TORONTO, Ontario – As reported by the Toronto Star: “After sitting down to gamble with mobsters in Woodbridge, several Toronto police officers found themselves ‘owing large’ and turned to crime to pay back their debts, the Star has been told.
…”Former street cop Rick McIntosh, who stepped down temporarily as president of the Toronto Police Association on Sunday, is among those being investigated, sources say.
“…Constable Bill McCormack Jr., the son of former police chief Bill McCormack, was suspended from his post last week amid rumours about the internal affairs probe, which came to light Friday.
“At first, the allegations involved illicit sex with transvestite prostitutes and officers caught in illegal gambling dens, thought to be in downtown Toronto.
“But the heart of the investigation, a source said yesterday, lies north of Toronto in the Woodbridge area of Vaughan, where it’s alleged at least three Toronto officers gambled with organized crime figures.
“The officers carried out alleged ‘money extractions’ from clubs and restaurants in Toronto’s downtown theatre district.
“The alleged reason: to pay off huge play bazaar debts in Woodbridge, Casino Rama and possibly at other legal gambling venues, the source said.

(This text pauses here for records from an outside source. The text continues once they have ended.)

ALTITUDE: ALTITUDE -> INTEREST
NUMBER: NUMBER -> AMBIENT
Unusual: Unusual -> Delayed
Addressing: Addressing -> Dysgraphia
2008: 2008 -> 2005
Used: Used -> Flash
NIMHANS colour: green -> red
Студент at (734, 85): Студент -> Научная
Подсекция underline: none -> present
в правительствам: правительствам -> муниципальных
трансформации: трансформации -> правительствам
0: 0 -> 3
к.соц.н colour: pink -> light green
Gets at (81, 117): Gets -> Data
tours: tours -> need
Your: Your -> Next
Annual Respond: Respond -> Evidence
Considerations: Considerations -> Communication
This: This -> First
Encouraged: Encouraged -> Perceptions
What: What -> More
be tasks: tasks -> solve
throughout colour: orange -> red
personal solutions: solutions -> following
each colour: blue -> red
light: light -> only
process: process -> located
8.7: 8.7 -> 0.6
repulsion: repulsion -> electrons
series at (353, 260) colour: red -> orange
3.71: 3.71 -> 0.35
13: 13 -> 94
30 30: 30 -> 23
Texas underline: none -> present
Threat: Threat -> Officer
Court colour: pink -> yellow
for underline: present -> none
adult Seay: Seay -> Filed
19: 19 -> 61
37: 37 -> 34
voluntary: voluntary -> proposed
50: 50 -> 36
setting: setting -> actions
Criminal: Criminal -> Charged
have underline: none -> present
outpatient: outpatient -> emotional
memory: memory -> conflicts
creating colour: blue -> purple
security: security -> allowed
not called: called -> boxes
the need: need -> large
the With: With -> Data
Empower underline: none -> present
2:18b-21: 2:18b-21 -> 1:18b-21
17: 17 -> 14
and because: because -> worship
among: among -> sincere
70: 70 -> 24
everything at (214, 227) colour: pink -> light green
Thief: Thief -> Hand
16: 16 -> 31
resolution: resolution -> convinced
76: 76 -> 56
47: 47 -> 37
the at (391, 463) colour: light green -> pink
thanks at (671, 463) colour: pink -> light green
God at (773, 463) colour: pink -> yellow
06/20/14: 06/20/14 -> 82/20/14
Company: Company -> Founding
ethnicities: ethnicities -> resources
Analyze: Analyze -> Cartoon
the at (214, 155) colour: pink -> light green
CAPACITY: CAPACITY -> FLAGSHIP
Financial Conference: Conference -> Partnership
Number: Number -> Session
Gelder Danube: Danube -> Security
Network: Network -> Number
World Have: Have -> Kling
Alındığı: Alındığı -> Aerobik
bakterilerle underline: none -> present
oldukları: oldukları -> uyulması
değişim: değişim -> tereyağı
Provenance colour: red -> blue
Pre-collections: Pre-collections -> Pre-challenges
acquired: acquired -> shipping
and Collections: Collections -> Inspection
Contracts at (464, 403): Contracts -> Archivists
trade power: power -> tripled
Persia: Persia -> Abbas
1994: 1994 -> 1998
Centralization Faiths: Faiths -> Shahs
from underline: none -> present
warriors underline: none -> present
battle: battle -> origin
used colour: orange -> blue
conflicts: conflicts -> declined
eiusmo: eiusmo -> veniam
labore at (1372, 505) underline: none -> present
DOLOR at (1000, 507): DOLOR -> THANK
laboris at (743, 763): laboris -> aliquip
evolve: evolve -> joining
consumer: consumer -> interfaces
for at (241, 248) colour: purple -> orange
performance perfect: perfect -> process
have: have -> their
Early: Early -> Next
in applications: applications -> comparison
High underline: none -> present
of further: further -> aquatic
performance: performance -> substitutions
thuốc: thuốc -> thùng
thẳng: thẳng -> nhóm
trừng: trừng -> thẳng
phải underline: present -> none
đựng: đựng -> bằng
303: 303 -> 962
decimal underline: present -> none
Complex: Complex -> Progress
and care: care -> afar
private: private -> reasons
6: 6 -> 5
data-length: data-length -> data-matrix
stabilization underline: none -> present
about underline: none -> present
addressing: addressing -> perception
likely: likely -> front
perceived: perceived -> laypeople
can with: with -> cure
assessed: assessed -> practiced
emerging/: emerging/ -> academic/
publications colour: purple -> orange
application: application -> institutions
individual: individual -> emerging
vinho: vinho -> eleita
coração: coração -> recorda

“Other sources indicated that investigators believe smaller bars and restaurants in Chinatown may also have been ‘taxed’ by crooked officers to pay their gambling debts.
“…According to two sources, the alleged involvement of Toronto officers in illegal gambling is minor compared with what the Mounties are really chasing — top mob bosses controlling the gambling trade and other rackets in Ontario and elsewhere…”
CRIME BOSSES HAPPY
VLTs generate 30 per cent of Loto-Quebec’s profits but the corporation wants to reduce the number of machines in poorer areas. CREDIT: CHERYL HNATIUK , GAZETTE
How sweet it must be to be in business and see your chief competitor, after taking over a market from you and expanding the demand for your service, hand that market back to you.
And how much sweeter it must be when you’re the underworld and your competitor is the government, which has legitimized and popularized your illegal business by running it legally and openly for years.
That’s what happened to the underworld this week when Loto-Quebec announced its intention of pulling legal video-lottery terminals out of some of their most lucrative locations.
These are the bars and brasseries in the province’s four largest cities and poor areas elsewhere, where the machines prey on those whose judgment is clouded by ignorance, foolishness, alcohol or desperation.
Over the next three years, the government’s Ingatbola88 gambling corporation will remove its VLTs from 1,142 establishments that currently have up to four machines each.
The bars and brasseries in question are located in Montreal, Quebec City, Longueuil and Laval, and in areas where the average household income is less than $50,000, and there are more than two VLTs for every 1,000 people.
Paradoxically, Loto-Quebec, which is seriously conflicted about its own business, is removing the machines not because they’re not profitable, but because they are. It hopes to combat pathological gambling, especially among poor people, by distancing temptation.